We used to have a wooden closet door with a section of wood grain that looked like Jesus holding his arms up. In retrospect, I should have contacted The Vatican and the press, and cashed in!

@Fred Ciampi,
I think we should revisit that Panama Canal idea, but perhaps test the theory elsewhere as to not harm Panamanians. I’d suggest we make a Tehran Canal for starters.

@John the Econ,
Macron has a plastic watch? Wow. Matches his plastic personality. But it’s recycled, right? That just means it cost more than a virgin plastic watch. It will still clog up a landfill one day.

Colby Muenster said...

Oh.... forgot.
@Geoff King,
Who knows? After all, George Bush steered Katrina directly at New Orleans, right?

NVRick said...

The suggestions for canal construction and hurricane diversion are things have thought about.
HOWEVER, in my scenario, I remembered the non-atomic MOAB that turned a mountain into a molehill.
I'm certain that the propeller heads could design a monster bomb that could have the directional ability to disrupt the vortex.

John the Econ said...

Filed under "Why is no one surprised?":

FBI studies two broken cameras outside cell where Epstein died

Not one, but "Two cameras that malfunctioned outside the jail cell where financier Jeffrey Epstein died as he awaited trial on sex-trafficking charges have been sent to an FBI crime lab for examination, a law enforcement source told Reuters."

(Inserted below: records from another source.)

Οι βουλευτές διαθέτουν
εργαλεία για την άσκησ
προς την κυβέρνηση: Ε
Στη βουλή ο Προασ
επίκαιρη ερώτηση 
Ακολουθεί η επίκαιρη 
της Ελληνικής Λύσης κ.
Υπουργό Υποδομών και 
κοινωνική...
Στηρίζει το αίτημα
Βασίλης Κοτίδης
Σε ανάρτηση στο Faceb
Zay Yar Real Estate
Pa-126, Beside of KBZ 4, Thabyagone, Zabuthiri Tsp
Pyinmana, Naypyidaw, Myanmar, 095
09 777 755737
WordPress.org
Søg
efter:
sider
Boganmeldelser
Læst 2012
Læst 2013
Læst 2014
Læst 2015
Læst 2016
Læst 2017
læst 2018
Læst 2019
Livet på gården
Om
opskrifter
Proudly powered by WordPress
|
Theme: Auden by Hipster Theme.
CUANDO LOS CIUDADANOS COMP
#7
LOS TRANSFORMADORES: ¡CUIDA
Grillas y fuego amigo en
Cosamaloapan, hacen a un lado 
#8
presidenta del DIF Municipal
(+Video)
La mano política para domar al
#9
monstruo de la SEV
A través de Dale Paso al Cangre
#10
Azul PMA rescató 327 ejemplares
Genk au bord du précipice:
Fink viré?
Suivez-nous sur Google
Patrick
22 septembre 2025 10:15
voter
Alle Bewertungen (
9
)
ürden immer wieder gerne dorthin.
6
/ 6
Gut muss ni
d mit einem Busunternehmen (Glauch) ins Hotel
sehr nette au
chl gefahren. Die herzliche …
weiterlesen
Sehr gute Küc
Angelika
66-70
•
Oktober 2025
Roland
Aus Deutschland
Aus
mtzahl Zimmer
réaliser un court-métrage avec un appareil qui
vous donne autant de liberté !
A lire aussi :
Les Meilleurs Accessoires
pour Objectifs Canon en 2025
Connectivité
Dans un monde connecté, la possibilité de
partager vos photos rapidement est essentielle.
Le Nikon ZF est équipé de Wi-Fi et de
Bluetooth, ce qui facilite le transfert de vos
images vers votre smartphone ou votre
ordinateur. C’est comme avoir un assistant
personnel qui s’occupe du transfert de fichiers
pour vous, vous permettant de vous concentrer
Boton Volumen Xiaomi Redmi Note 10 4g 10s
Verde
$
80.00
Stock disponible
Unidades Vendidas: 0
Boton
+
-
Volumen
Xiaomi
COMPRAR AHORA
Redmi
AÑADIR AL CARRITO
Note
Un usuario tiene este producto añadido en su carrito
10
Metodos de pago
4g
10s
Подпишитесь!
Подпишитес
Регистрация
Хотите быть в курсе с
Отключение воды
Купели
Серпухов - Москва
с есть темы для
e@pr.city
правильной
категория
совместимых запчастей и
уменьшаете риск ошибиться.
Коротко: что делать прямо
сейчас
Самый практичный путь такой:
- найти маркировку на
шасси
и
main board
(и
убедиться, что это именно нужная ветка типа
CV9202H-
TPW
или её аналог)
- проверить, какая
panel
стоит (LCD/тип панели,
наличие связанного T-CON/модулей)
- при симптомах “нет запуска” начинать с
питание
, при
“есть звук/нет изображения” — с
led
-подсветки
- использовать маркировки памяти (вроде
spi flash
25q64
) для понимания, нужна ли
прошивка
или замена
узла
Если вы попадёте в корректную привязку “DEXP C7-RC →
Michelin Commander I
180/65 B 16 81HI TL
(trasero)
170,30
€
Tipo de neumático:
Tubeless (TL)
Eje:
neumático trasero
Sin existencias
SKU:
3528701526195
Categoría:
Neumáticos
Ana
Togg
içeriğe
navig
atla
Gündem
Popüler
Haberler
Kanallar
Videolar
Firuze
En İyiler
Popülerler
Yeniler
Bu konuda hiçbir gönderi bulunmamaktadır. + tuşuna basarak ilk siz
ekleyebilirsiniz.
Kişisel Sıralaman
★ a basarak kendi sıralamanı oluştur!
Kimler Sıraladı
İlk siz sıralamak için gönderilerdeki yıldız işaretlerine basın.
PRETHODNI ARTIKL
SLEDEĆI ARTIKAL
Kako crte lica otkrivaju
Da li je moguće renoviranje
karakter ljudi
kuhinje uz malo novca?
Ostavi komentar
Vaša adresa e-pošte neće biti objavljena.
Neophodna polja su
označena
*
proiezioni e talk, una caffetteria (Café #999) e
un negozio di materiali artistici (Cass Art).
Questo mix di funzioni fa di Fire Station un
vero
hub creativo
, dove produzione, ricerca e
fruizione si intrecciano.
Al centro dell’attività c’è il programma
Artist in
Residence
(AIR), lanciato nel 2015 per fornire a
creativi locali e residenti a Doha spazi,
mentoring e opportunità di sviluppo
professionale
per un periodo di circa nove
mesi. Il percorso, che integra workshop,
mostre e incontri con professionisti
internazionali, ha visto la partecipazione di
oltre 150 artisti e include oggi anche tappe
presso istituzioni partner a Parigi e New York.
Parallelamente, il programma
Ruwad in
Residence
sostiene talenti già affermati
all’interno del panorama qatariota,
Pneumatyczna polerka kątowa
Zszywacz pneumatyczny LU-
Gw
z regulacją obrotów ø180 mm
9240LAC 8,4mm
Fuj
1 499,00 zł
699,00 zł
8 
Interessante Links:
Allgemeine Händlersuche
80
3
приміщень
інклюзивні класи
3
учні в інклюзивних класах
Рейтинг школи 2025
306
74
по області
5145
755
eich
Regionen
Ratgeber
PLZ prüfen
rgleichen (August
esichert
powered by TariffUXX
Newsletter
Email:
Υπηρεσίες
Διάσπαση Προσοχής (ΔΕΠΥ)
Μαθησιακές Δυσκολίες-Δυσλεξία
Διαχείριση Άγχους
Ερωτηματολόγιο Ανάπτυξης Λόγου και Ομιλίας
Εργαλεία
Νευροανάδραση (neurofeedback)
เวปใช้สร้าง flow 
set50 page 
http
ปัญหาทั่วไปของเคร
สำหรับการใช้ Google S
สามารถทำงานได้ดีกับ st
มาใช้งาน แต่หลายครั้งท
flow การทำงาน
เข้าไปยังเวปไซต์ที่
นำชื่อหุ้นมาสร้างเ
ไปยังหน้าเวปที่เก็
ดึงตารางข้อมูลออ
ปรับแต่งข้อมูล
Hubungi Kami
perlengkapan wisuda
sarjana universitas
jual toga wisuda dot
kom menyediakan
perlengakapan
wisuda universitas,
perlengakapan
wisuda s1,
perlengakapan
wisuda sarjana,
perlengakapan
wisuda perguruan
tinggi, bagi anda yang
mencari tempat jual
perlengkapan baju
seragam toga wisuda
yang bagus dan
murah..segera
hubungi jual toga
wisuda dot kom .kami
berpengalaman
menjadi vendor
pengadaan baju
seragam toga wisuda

The world's most predicted suicide, the most predicted lack of evidence thereof, and of course will be followed up by the most predicted investigation that will predictably come to the most predicted inconclusion.

DougM said...

When you have to dig that hard to uncover a Nazi connection,
it's mine furor

(yeah, sorry, but you started it)

Rod said...

And Comey skips prosecution. The system is rotten the core and out the other side.

Drew458 said...

I have no idea who your model is for Lefty Lucy, but I think she's rather cute.